This salad is light but fulsome, a scoop of punched-up tuna paired with the summer’s best greens and some carefully considered vegetables. Serve a soft cow or goat’s milk cheese on the side with some crusty bread and a crisp, chilled rosé to cut into it all. The goal is this: On a sweltering night, dinner must leave enough room for fresh peaches and vanilla ice cream, a fitting reward for finishing your vegetables.
Ingredients
- 6 cups summer greens (mesclun, arugula, spinach or others)

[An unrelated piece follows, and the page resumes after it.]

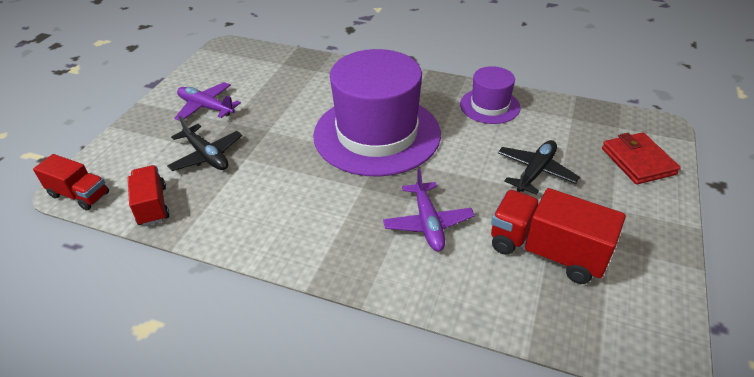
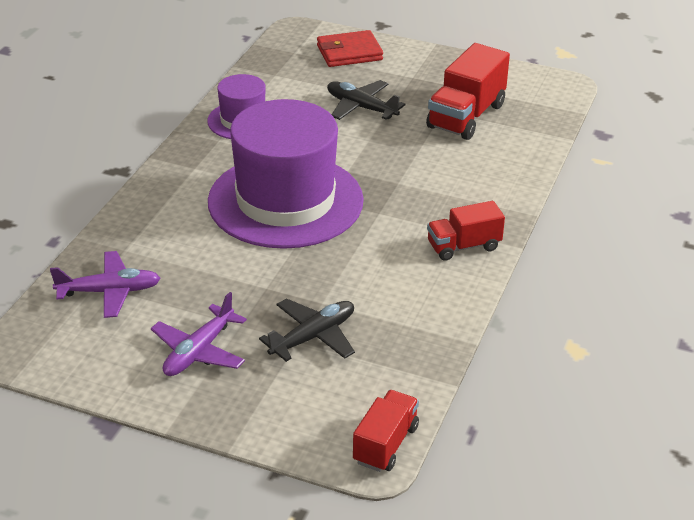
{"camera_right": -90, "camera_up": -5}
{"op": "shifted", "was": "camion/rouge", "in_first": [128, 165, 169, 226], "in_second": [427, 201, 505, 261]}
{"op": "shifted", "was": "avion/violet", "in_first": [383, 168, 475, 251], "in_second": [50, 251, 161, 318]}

- 12 asparagus spears, trimmed to 3 inches, parboiled for 7 minutes, then cooled
- ¼ pound haricots verts, parboiled with asparagus for 4 minutes, then cooled
- 6 ounces cherry or grape tomatoes, sliced in half
- ½ small bulb fennel, sliced very thin
- 6 mild pickled okra pods, sliced lengthwise into quarters
- 1 Kirby cucumber, sliced thin
- 12 or so good-quality black olives, like calamata or gaeta, pitted
- 1 tablespoon lemon juice
- 1 tablespoon balsamic vinegar
- 1 tablespoon olive oil or mustard oil
- Salt and freshly ground black pepper to taste
- 2 cups tuna salad (see recipe)
- Nutritional Information
Nutritional analysis per serving (4 servings)
293 calories; 14 grams fat; 2 grams saturated fat; 0 grams trans fat; 5 grams monounsaturated fat; 5 grams polyunsaturated fat; 23 grams carbohydrates; 4 grams dietary fiber; 6 grams sugars; 20 grams protein; 13 milligrams cholesterol; 605 milligrams sodium
Note: Nutrient information is not available for all ingredients. Amount is based on available data.
4 servings
Preparation
- Build salads to order on four large plates. Start with a small handful of greens for each plate and divide the asparagus, haricots verts, tomatoes, fennel, okra, cucumber and olives accordingly.
- Drizzle the salads with the lemon juice, balsamic vinegar and olive or mustard oil and season with salt and pepper.
- Mound spoonfuls of the tuna in the center of each salad. Serve with sliced bread and a good soft cheese.